▶ Passage for review:
I’ve been pondering a lot about judgment.  When does it happen?  How does it slip past my awareness and how can I catch it and let it go more often? What does it feel like in my body when I notice I am judging? Who would I be if I dropped all judgment?

Big questions worth living into.  It is a fierce practice.

Many mothers find that they judge themselves a lot.  A big key word that can clue us into when we are judging is the word Should.

I should make more nutritious dinners.  I should clean the house.  I should get my baby to sleep through the night. I should… We use it all the time.  We barely notice the painful hold it has on us.

When we notice we are should-ing on ourselves we might want to see how that feels in our body.  Maybe it feels tight, constricted, heavy, dragged down.  Just notice.

Then what?  We can breathe, feel our feet on the ground, notice the sounds around us, feel of the air on our skin, come into this moment.

Ah. Now that we have some space we can ask some very important questions that come straight from The Work of Byron Katie (http://thework.com/en):

  1. Is it true?  Is it true that I should have a perfect meal on the table? A clean house? A baby who sleeps through the night?
  2. Can I absolutely know that it is true? Really go slow here and take a moment to ask again.  Usually when “should” is at play there is a belief, story or thought running that we can question because it is likely not true.
  3. What happens when I believe that thought? Usually believing the untruthful takes away from us- we feel bad, sad, low. It takes us farther away from our true nature and this moment.
  4. Who would I be without the thought?  What if you could drop it (you don’t have to but what if)? What if that thought just never occurred to you? Many times relief comes flooding in when we drop what isn’t true for us.

Asking these simple questions can change your perspective and possibly your life.  Once the thought drops we naturally come home to ourselves and are more alive in this moment.  Able to be who we are without condition.  And this allows our partners and children to be who they truly are, too!

▶ Records provided:
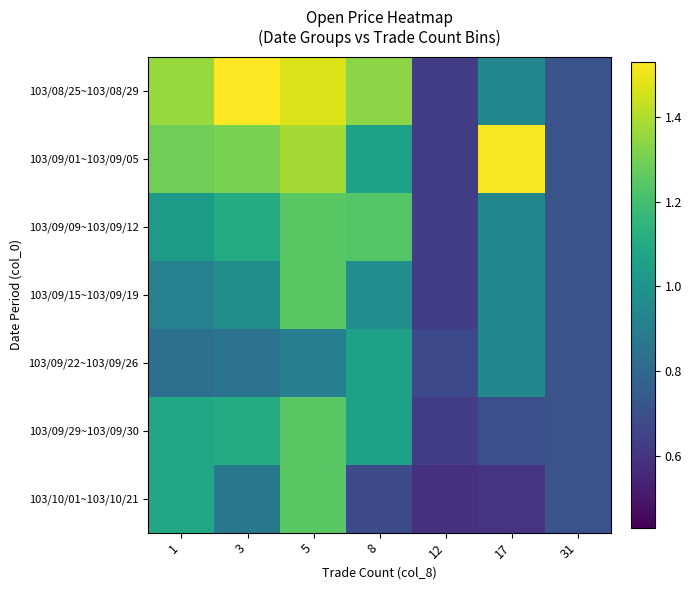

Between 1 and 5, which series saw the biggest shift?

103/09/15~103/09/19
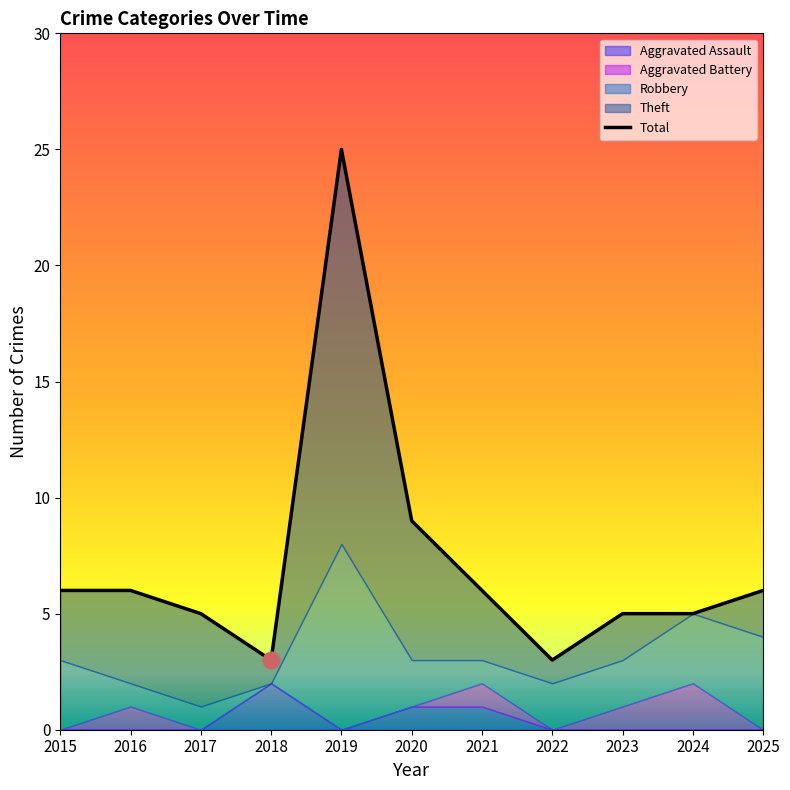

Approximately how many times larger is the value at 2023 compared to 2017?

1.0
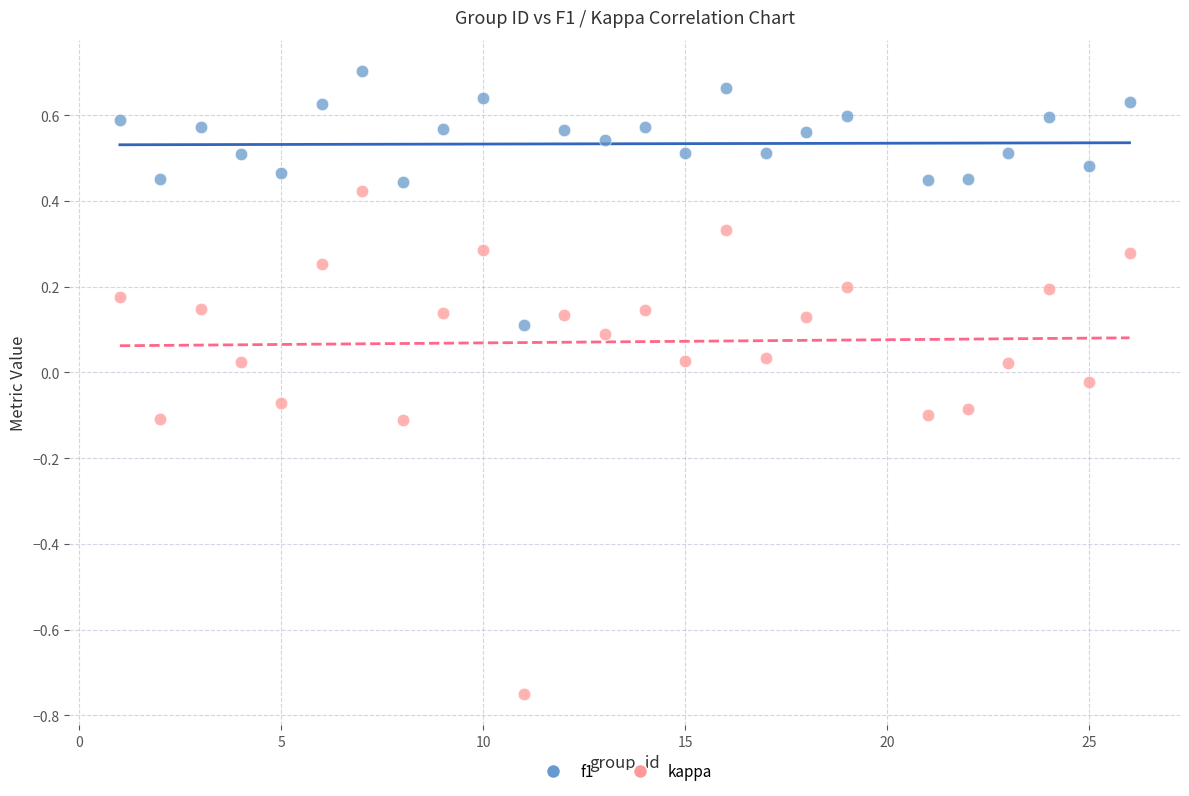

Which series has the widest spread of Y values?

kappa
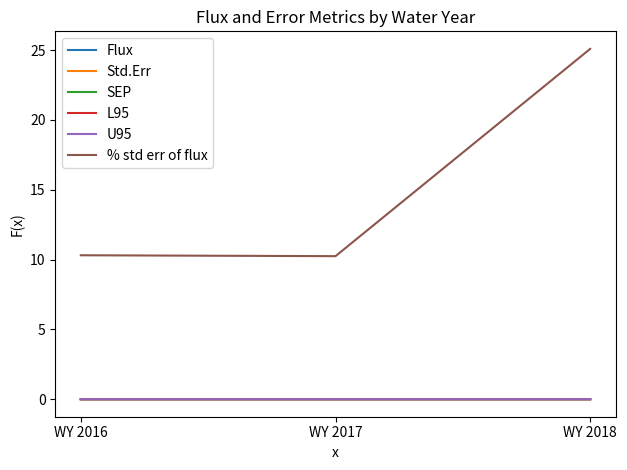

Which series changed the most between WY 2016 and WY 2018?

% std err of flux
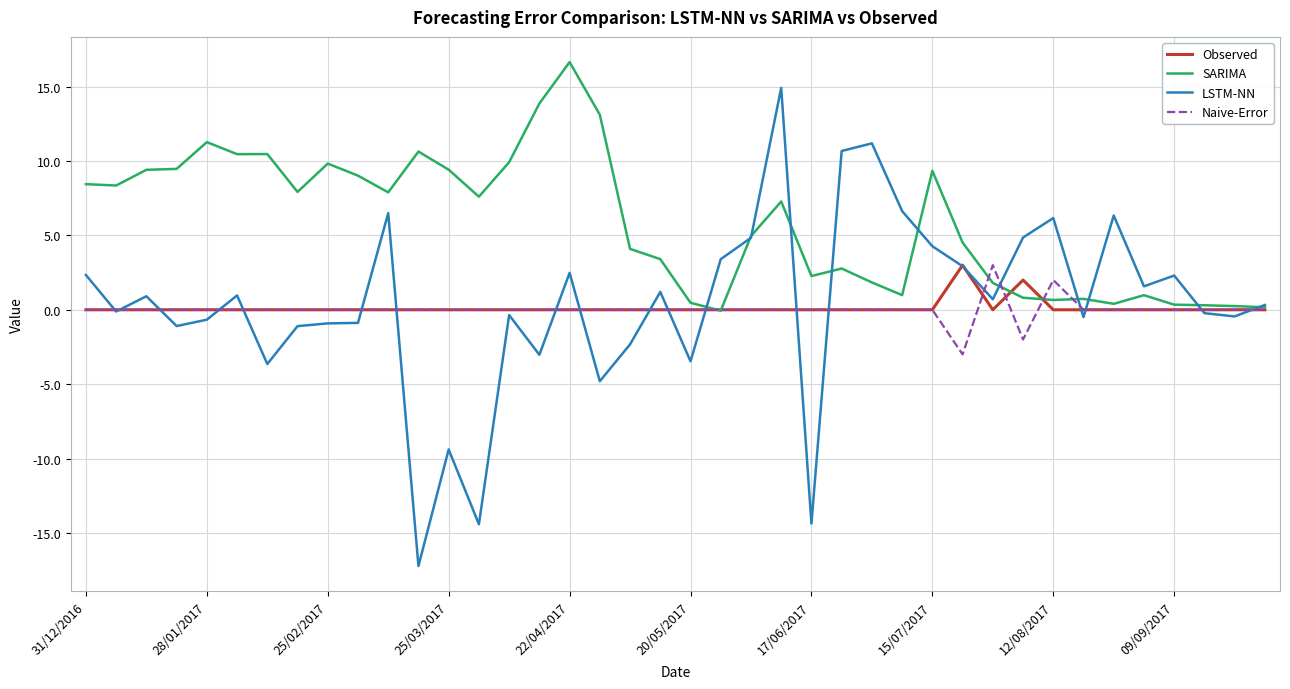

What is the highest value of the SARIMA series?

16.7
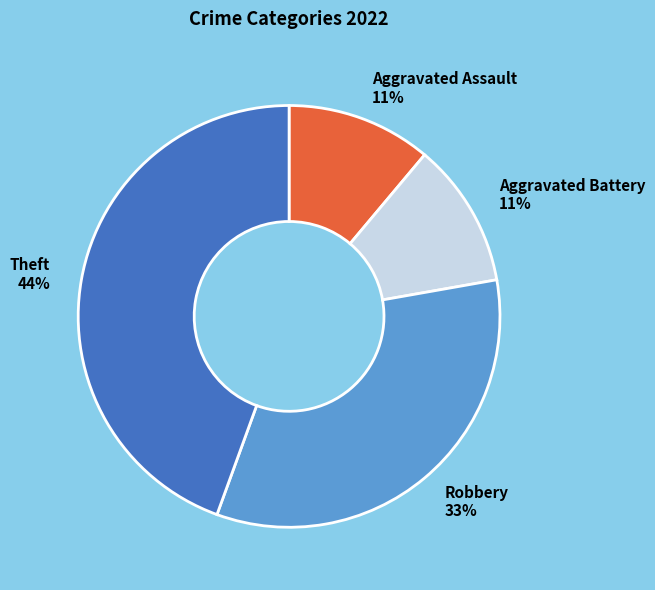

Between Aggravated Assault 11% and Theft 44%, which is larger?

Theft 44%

* * *

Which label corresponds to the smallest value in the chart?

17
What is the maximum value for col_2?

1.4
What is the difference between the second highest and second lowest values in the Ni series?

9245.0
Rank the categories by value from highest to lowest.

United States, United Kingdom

...

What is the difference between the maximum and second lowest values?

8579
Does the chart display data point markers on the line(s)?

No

▶ Set of tasks:
A - According to the passage on judgment, which word can clue us in that we are judging?
B - Copy the part of the passage on judgment that opens with the words containing "Asking these simple" and closes with "truly are, too!".
Nothing in the listing is needed here.

▶ Solutions by task:
A - The word "should."

B -
Asking these simple questions can change your perspective and possibly your life.  Once the thought drops we naturally come home to ourselves and are more alive in this moment.  Able to be who we are without condition.  And this allows our partners and children to be who they truly are, too!